Budget 2026 : taxer les riches les fait-il partir comme l'assure le gouvernement ? Ce que disent les faits

Budget 2026 : taxer les riches les fait-il partir comme l'assure le gouvernement ? Ce que disent les faits Le gouvernement Bayrou refuse de recourir à une taxe qui viserait les plus riches et permettrait de rapporter des milliards à l'Etat craignant un exil fiscal des grosses fortunes. Un argument qui ne tient pas la route selon des économistes.

C'est une taxe qui, à elle seule, aurait pu rapporter presque la moitié des 43,8 milliards d'euros que le gouvernement a prévu d'économiser grâce à son plan pour le budget 2026. La taxe Zucman - du nom de l'économiste et directeur de l'Observatoire européen de la fiscalité qui l'a proposée, Gabriel Zucman - prévoit un nouvel impôt plancher de 2% qui viserait ceux dont la fortune atteint au moins les 100 millions d'euros, soit environ 1 800 personnes en France. En clair, si le montant des impôts préexistants payés par ces riches contribuables ne dépassait pas les 2% de leur patrimoine, alors ils devraient payer la différence par le biais de la taxe Zucman. L'économiste estime que cet impôt pourrait rapporter au moins 20 milliards d'euros.

Le gouvernement Bayrou estime cependant que la taxe Zucman n'est pas une option pour faire les économies nécessaires pour le budget 2026. Amélie de Montchalin, la ministre des Comptes publics, a d'ailleurs redit sa vive opposition à cet impôt à la sortie du Conseil des ministres, le mercredi 16 juillet. "Il est possible que les 1 800 personnes qui sont concernées par cette proposition puissent prendre, le TGV, le train ou aller un peu plus loin et donc ne seraient plus des contribuables français", a-t-elle mis en garde prenant l'exemple de ce qui s'est passé au Royaume-Uni avec une taxe similaire : le pays a perdu "1 400 foyers" et "110 milliards de livres d'investissement" en "quelques mois" selon ses dires.

Les arguments du gouvernement "n'ont aucun fondement sérieux"

L'argument de la ministre présente cependant des failles selon l'économiste Gabriel Zucman qui fait remarquer sur X qu'il "n'y a pas de taxe similaire à celle [qu'il] propose au Royaume-Uni". Amélie de Montchalin parle en réalité de l'abolition du régime des non résidents fiscaux qui a fait "rentrer les oligarques russes et autres riches étrangers installés à Londres dans le régime de droit commun". Si la logique des deux mesures n'est pas la même, la conséquence est identique : les ultra-riches sont amenés à payer plus d'impôts.

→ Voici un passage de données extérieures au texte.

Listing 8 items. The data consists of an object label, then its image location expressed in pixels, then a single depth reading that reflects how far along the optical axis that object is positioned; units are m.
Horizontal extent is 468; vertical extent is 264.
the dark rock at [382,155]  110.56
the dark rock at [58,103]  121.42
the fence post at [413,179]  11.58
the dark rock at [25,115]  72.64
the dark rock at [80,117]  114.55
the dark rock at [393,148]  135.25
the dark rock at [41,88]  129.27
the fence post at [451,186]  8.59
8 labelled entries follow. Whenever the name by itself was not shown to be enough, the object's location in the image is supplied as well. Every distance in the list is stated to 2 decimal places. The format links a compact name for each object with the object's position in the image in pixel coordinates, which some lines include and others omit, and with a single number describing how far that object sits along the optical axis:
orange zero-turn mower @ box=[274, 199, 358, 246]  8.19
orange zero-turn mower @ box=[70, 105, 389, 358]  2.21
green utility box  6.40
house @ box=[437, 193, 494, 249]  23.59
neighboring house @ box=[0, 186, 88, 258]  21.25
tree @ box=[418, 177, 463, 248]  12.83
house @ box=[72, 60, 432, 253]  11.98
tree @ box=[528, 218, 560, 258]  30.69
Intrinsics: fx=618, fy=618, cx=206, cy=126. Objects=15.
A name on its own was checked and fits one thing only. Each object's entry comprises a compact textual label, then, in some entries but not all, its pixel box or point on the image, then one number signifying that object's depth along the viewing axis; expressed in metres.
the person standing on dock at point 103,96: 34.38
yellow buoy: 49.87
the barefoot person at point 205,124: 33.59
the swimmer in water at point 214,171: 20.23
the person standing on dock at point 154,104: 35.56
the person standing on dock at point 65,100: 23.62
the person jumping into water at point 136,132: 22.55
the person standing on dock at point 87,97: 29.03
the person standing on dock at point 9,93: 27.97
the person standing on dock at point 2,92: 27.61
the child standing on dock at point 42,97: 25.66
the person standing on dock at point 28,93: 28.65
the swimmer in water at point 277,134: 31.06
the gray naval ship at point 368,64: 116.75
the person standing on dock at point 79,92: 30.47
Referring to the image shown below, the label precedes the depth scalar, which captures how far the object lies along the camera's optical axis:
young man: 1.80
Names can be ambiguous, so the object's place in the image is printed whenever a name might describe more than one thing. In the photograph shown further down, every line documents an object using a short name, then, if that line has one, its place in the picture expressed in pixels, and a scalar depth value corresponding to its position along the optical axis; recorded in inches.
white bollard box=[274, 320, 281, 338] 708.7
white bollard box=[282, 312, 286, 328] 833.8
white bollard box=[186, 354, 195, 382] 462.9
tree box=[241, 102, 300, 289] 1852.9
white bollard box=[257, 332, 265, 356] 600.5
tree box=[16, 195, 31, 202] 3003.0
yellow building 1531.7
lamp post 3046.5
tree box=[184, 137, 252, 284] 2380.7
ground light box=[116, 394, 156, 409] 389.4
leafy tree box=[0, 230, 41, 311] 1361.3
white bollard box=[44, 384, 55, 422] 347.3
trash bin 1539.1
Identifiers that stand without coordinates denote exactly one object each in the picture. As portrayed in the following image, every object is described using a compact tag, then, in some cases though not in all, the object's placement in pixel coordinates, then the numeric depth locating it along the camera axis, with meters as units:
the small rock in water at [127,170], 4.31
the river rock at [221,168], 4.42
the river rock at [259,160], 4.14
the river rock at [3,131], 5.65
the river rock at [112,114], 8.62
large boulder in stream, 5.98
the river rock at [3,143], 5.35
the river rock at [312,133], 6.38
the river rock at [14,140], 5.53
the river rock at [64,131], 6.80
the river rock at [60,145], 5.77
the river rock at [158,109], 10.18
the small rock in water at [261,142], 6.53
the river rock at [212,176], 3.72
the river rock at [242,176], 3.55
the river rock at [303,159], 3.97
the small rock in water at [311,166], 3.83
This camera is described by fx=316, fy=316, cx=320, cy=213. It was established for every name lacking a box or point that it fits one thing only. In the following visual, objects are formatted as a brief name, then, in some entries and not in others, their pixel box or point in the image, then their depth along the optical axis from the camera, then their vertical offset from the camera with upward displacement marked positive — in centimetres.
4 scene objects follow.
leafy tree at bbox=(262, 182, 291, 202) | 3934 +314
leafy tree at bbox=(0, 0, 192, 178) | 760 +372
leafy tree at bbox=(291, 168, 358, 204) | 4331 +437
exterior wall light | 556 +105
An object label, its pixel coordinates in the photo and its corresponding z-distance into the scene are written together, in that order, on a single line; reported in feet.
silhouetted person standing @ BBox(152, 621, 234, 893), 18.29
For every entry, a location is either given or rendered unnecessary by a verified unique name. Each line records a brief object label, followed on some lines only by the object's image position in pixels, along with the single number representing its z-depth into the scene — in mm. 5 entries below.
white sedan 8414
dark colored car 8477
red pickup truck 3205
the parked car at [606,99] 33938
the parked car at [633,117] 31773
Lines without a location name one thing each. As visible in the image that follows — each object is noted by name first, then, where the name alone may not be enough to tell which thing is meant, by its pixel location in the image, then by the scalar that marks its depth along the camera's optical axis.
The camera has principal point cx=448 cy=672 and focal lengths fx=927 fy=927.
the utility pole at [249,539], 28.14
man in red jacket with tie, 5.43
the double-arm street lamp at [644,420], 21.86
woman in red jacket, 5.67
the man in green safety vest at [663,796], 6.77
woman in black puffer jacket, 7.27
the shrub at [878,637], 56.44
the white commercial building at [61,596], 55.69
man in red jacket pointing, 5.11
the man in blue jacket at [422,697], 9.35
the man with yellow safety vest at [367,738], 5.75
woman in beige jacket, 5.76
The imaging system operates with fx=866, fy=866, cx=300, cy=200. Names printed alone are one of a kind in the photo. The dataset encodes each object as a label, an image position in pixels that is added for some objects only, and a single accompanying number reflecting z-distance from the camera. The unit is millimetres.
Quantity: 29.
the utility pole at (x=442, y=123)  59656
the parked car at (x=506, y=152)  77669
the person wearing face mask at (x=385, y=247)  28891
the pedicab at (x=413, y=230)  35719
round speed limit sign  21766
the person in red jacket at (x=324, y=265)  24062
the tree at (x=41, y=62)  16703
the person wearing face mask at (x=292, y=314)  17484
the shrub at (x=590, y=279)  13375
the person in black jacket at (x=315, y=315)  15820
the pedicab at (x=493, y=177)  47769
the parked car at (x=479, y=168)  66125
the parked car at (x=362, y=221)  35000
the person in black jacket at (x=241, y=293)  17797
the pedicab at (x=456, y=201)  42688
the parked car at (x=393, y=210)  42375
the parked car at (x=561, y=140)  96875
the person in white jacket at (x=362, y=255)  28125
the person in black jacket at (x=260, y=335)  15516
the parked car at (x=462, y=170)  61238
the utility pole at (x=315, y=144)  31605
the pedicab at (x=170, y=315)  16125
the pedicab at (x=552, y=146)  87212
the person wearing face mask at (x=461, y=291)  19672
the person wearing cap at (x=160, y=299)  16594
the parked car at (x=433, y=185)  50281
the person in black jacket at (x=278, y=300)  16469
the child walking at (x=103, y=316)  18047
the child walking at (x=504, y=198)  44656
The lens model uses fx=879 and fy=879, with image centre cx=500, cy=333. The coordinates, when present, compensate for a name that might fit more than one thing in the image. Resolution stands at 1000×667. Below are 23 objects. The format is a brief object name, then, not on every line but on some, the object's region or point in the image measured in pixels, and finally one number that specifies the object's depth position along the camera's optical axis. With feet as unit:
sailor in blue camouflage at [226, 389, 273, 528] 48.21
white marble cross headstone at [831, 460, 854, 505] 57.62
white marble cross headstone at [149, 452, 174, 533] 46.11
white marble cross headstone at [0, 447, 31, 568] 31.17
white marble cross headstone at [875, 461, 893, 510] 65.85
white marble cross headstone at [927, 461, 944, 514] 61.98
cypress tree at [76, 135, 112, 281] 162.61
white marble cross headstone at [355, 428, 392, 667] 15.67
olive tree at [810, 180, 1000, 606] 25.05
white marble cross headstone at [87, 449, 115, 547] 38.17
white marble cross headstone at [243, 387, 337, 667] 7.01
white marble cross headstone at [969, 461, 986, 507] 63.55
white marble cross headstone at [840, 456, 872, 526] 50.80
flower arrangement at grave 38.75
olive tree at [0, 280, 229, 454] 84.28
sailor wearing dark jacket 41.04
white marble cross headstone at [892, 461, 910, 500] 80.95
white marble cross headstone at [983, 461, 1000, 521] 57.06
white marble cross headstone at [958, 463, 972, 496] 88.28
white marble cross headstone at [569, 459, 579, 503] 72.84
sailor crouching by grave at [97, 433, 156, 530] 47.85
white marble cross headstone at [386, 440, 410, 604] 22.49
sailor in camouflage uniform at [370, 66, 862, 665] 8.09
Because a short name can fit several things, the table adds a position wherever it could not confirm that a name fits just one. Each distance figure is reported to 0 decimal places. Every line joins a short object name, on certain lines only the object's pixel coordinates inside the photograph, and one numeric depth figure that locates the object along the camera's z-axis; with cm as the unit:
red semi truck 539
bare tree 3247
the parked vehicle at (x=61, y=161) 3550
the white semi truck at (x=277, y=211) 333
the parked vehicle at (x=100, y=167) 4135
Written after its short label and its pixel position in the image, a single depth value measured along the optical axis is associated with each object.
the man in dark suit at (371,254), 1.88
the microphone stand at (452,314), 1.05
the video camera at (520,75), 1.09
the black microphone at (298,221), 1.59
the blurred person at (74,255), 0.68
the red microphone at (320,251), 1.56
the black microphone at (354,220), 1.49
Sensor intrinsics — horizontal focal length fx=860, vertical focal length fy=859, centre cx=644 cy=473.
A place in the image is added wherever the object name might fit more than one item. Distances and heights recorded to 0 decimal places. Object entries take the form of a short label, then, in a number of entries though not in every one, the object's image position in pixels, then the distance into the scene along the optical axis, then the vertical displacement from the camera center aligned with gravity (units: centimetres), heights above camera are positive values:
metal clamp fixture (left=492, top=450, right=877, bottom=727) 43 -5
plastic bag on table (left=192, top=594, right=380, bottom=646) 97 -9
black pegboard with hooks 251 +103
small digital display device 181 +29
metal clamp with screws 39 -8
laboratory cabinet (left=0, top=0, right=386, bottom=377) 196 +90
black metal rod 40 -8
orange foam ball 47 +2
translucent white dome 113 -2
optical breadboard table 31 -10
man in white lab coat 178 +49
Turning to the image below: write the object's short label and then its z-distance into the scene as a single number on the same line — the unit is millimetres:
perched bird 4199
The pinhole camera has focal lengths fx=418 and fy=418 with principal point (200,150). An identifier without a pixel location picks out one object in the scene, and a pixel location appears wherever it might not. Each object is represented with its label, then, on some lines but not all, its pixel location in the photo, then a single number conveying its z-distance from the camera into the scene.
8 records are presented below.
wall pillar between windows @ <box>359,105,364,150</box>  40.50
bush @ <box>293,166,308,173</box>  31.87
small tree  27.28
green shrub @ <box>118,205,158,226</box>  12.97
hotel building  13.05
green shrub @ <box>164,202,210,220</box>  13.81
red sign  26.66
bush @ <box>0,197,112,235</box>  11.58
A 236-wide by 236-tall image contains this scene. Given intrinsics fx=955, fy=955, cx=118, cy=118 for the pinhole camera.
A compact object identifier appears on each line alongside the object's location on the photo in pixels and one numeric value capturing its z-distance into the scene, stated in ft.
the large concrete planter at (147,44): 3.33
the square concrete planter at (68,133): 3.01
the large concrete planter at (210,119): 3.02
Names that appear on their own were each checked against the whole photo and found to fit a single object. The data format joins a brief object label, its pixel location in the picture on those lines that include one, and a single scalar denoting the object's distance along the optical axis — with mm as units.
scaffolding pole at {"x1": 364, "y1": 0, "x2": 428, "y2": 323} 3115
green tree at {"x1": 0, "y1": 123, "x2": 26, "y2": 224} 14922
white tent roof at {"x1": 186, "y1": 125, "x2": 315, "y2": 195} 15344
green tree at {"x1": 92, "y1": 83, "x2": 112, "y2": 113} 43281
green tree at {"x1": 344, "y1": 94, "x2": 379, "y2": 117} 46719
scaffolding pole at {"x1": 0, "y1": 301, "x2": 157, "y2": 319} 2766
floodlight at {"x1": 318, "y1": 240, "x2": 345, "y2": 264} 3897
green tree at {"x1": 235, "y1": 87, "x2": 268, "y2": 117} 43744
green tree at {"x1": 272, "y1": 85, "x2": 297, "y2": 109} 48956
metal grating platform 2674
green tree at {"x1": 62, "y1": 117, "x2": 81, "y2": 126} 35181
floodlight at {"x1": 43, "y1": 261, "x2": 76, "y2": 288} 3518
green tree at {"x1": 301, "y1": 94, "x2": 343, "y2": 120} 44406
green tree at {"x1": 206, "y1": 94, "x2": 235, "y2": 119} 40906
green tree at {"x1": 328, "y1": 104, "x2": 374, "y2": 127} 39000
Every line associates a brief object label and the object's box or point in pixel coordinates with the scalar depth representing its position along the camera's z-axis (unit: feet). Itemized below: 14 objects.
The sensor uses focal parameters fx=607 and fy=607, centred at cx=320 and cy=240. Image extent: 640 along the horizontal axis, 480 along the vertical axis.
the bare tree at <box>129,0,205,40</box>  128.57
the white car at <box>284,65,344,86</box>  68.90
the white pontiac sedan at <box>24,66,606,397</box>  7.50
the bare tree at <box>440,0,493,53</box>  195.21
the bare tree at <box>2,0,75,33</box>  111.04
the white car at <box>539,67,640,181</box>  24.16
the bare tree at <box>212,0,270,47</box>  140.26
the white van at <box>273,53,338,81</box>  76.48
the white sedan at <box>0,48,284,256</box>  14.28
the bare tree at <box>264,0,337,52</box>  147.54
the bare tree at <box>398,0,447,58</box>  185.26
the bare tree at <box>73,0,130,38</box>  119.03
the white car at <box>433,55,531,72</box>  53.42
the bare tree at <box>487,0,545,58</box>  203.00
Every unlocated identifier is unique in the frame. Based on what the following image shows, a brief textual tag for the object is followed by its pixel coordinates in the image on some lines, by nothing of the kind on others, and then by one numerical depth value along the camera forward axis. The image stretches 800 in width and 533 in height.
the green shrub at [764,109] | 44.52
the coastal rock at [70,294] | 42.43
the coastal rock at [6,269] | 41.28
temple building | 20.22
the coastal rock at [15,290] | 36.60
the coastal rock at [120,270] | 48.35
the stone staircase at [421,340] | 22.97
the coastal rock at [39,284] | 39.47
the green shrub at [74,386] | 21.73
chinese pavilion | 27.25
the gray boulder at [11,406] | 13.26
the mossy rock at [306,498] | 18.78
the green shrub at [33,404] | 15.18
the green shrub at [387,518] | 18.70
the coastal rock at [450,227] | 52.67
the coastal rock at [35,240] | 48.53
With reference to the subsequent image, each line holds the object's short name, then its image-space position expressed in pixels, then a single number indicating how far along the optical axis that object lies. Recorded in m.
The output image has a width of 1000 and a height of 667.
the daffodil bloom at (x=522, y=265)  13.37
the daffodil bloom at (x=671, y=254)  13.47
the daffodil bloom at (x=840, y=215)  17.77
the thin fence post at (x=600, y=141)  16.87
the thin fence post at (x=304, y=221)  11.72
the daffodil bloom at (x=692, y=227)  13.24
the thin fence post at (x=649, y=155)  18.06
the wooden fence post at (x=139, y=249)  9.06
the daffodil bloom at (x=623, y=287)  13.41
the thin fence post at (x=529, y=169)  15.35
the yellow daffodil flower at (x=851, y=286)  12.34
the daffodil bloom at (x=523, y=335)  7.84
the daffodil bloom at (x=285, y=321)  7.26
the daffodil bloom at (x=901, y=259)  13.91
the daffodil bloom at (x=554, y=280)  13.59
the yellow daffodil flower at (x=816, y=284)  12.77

C'est surtout sur le départ de ces ultra-riches que l'économiste corrige la ministre : "Il n'y a aucune étude scientifique pour la simple et bonne raison que les données n'existent pas encore. Les chiffres [cités] sont tirés d'anecdotes [...] de pseudo-enquêtes sans aucune méthodologie crédible. Ils n'ont aucun fondement sérieux", indique Gabriel Zucman.

Il y a bien eu des départs après la nouvelle législation fiscale britannique comme l'avait prévu l'étude d'impact menée par l'Office of Budget Responsibility (OBR). Cette étude démontrait cependant "qu'en dépit de ceux-ci la réforme rapporterait £34 milliards sur 5 ans". L'économise estime qu'un scénario similaire se déroulerait en France en cas d'application de la taxe Zucman. "La littérature scientifique est unanime sur le sujet", elle constate un "exil fiscal non nul, mais faible".

Un impôt applicable malgré l'exil fiscal

"L'exil fiscal n'est pas une loi de la nature : c'est un choix de politique publique. On ne peut plus aujourd'hui, au regard des savoirs existants et des propositions sur la table, s'abriter derrière ce risque pour justifier la préservation des privilèges fiscaux des milliardaires", ajoute l'économise dans un discours plus engagé. 

Par ailleurs, Gabriel Zucman rappelle que sa proposition d'imposer les plus riches prévoit une application de l'impôt "pendant cinq ans après le départ" d'un contribuable qui se serait exilé. Un détail qui n'a pas échappé à Amélie de Montchalin, mais qui ne suffit pas selon elle : "Au bout de cinq ans, moment où cette exit tax viendrait à échéance, nous n'aurions ni les entrepreneurs ni le rendement pour l'État". "Si cela ne vous rassure pas, portez donc ce délai à 10 ans ou plus", répond alors l'économiste à l'adresse du gouvernement, rappelant au passage que 7 prix Nobel ont soutenu la taxe Zucman.